For the past couple of years, the single really good thing about Iraq was that we weren't there. Now that's done. So everyone's feeling a bit hopeless. This is becoming a presidency as anxiety dream. Scrabbling at the Middle East again, raking it with missiles like a psoriasis victim who can't find the spot. Waiting for Turkey to fumble a ground force into place and gradually realizing it's not going to happen, like a date realizing she's been stood up at the restaurant.
Another angle: Obama and ISIS are like the first novelist and his novel. Obama declares a world emergency about this particular menace, and then finds the world considers it rather puny, not full-sized. Member nations examine the rubber snake and shrug. Much as unwilling readers take a look at a first novel.
Turkey's sitting atop ISIS but still considers it a grade-two priority. We're much farther away. If Turkey is so indifferent, why are we so fussed? What does the U.S. view reveal that the local view doesn't? Granted, we don't want to destroy the Kurds, so our vision is unclouded by that drive. But a mortal menace tends to look even more mortal at close range. Local nations didn't flock to us for protection; we had to nudge them. If they really felt threatened, would we be needed at all? They'd be using those weapons they're always buying, and we'd be hopping on the sidelines.
Obama has now made two big foreign policy decisions that strike me as bizarre. First was dragging out Afghanistan, the second is this new round of dicking about in Iraq. It's like a hawk somewhere has something on him. I suppose Obama keeps hoping that the fragments of the nations involved can be propped against each other so the pieces don't fall and populations don't get destroyed. He's being responsible, one likes to think. In his first term he was responsible with the Republicans, and they shmeckettied his face until he sort of learned. Being responsible is what makes liberals walk with a limp. On the other hand… lives.
Media blind spots. Read many articles on one subject and you learn fast that there isn't much in them. The highlighted bits are surrounded by boilerplate and excess wordage. Worse, no impulse toward explanation ever shows. Day in and day out, reporters can cruise past the same gaping questions and never drop a word in their direction.

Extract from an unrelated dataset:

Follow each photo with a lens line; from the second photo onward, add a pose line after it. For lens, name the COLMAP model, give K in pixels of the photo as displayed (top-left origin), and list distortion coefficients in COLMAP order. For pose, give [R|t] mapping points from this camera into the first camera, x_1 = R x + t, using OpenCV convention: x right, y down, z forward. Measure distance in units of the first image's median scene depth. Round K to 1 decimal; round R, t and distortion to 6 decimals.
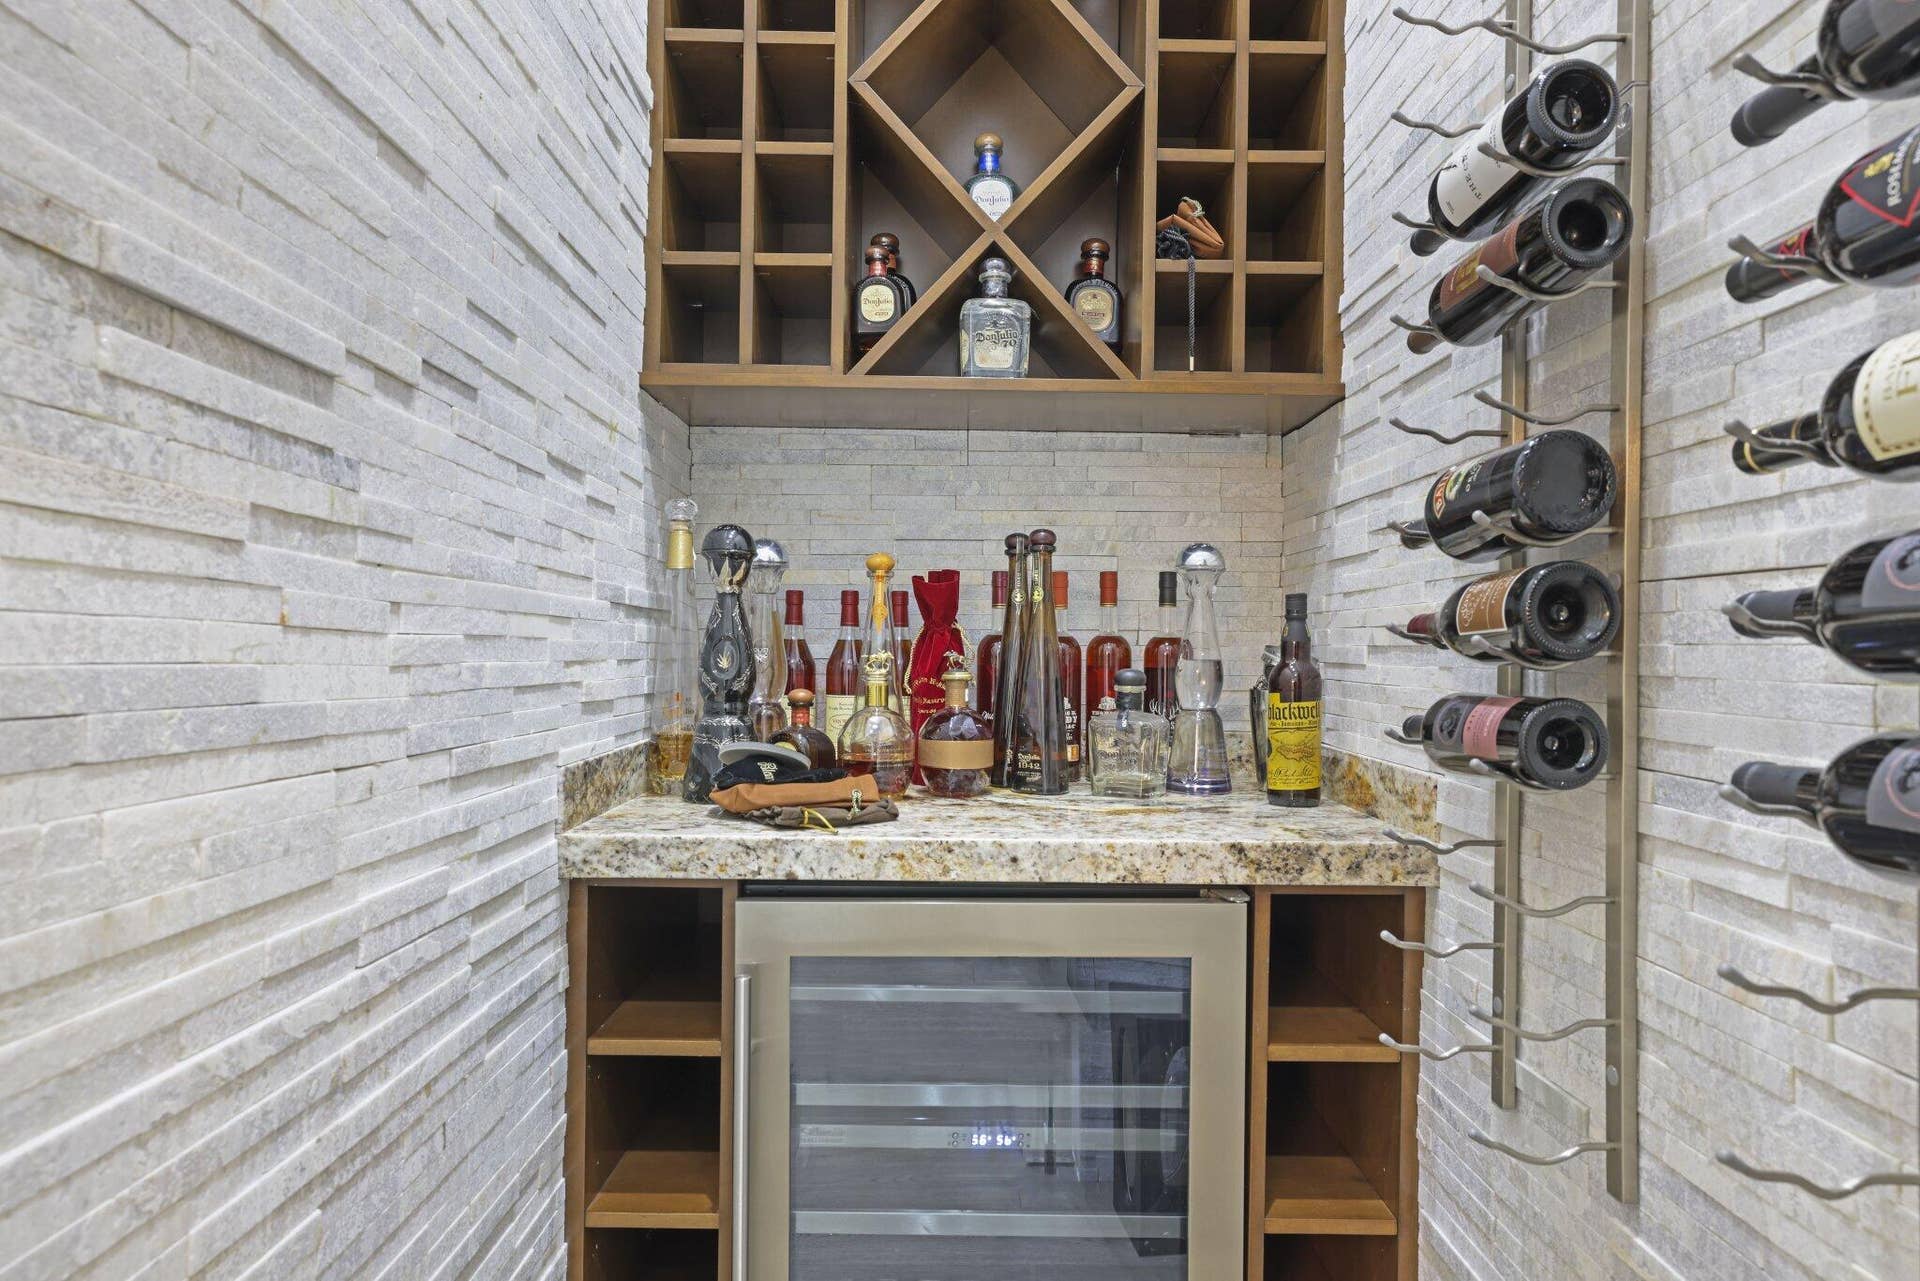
lens RADIAL K [[1215.2, 0, 941.6], [0, 1215.2, 646.8], [0, 0, 1]] dist [-0.023172, 0.027681]
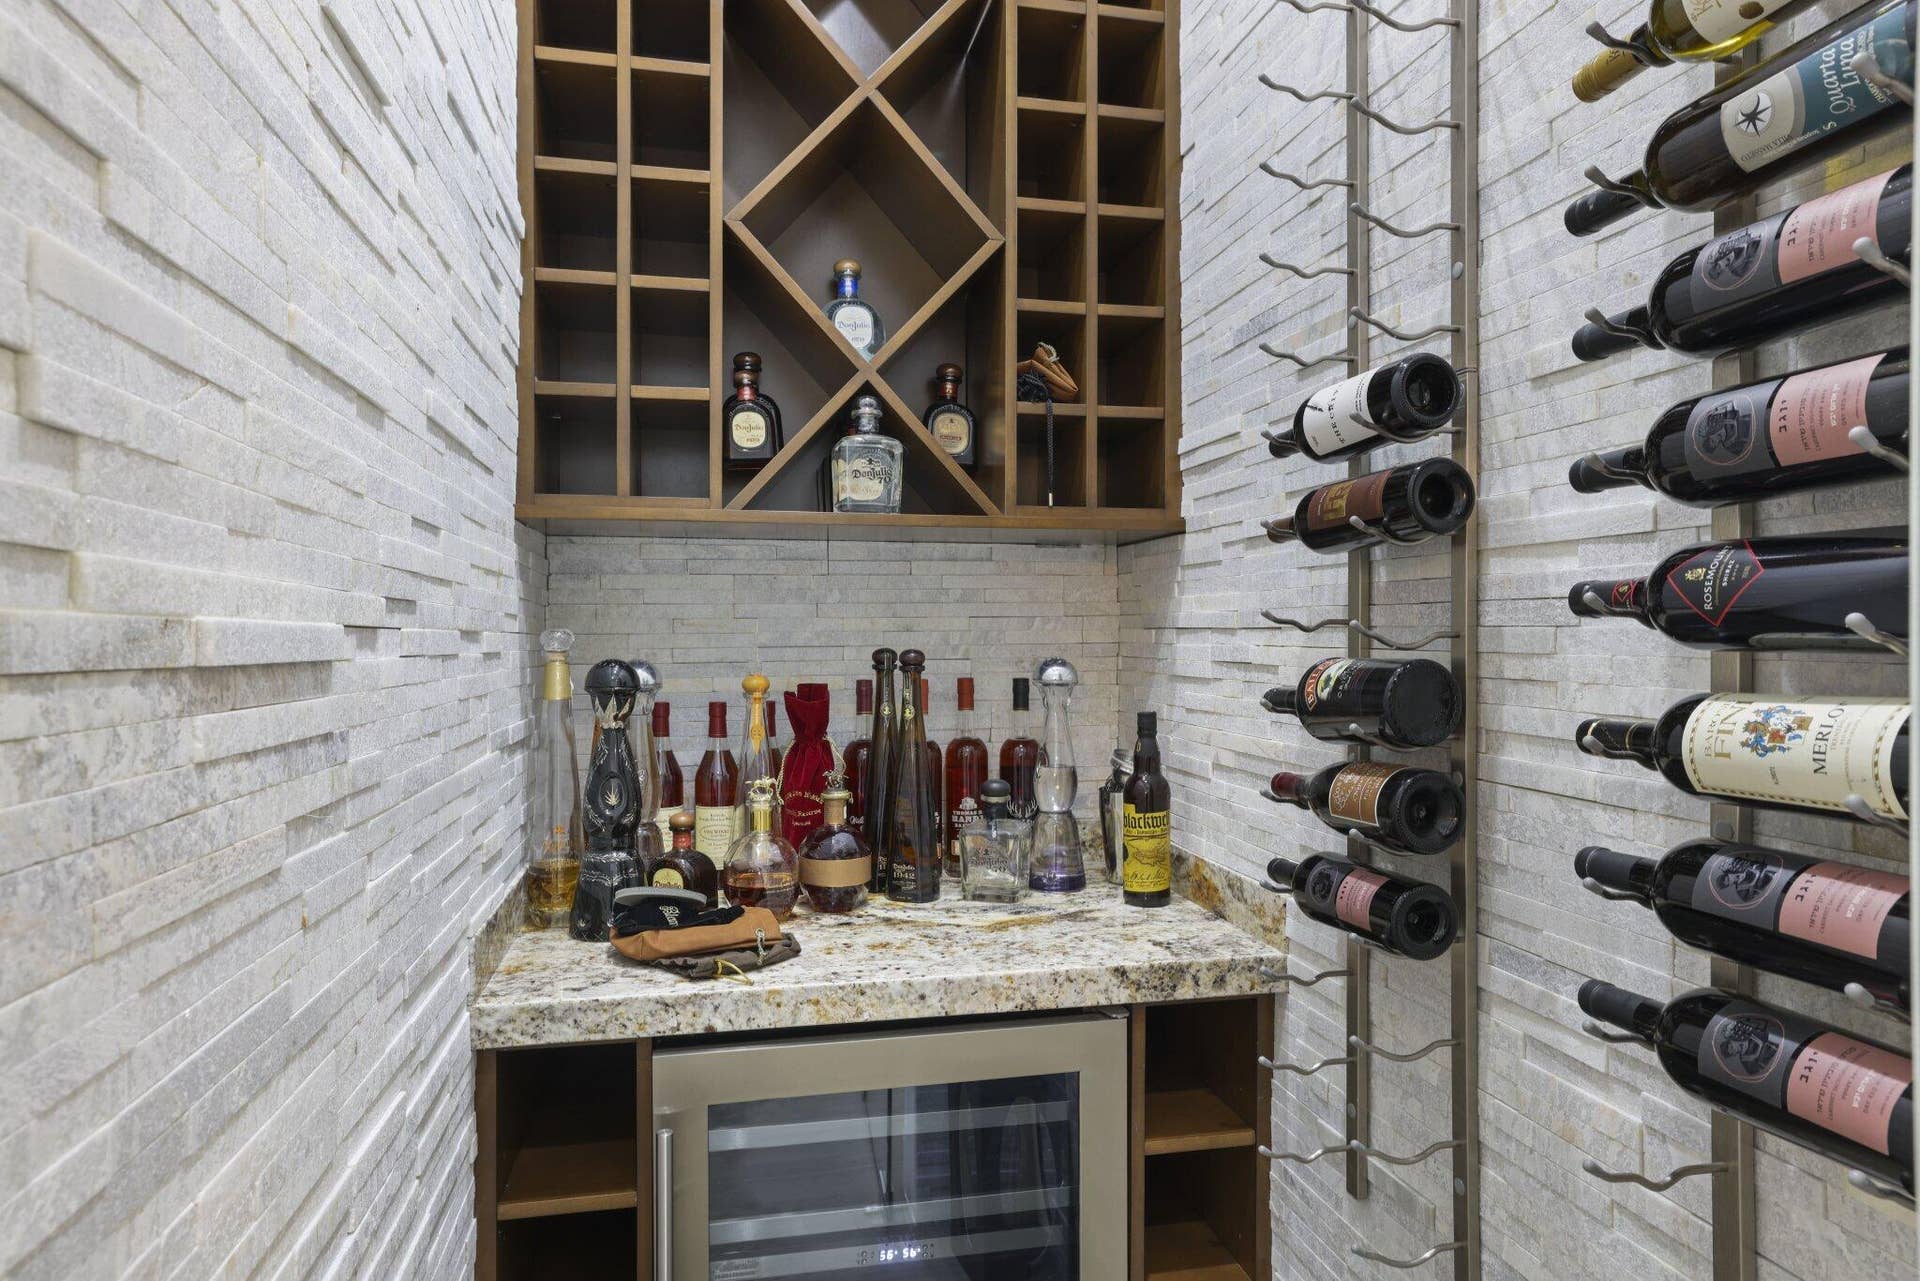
lens RADIAL K [[1215.2, 0, 966.7], [0, 1215.2, 637.6], [0, 0, 1]] dist [-0.023172, 0.027681]
pose [[0.977261, -0.014464, 0.211546, -0.119075], [0.013987, 0.999895, 0.003749, -0.140011], [-0.211578, -0.000705, 0.977361, -0.052712]]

For example, Turkey hates Assad, the boss in Syria. Turkey doesn't want to fight ISIS until the United States does something about Assad. These facts are presented again and again as fundamentals that help explain the day's events; they're part off the boilerplate. But why does Turkey want to get Assad so badly? Read enough articles and you can find a scrap: Turkey says more terror groups will spring up unless Assad is destroyed. Okay, that's a rationale, but why? Why does Assad being around mean more terror groups, especially since this latest terror group is taking much of his country away from him? And here the brief trail of explanation runs out.
I mean, people know. I bet. At think tanks and so on. But the material can't get a foothold in the news stories. Well, you try running down the daily facts of an ongoing war. But the batch I read through included think pieces, and those were no better: fulmination, more boilerplate. Most of the news and think pieces were from The Guardian and The Washington Post, with one article from Slate. That one, by Fred Kaplan, was by far the most useful.
I am left to guess, and only guess, that Turkey wants to be boss of the Sunni Middle East, and that it wants troubled waters to fish in. As long as it can hold down the Kurds, Turkey isn't on the lookout for threats, just rivals. Assad has a state and a military: ISIS is just issuing drivers licenses. Assad is bigger and therefore must be knocked down, and Sunnis can turn toward Turkey to protect them in the mess that follows. Is that the idea?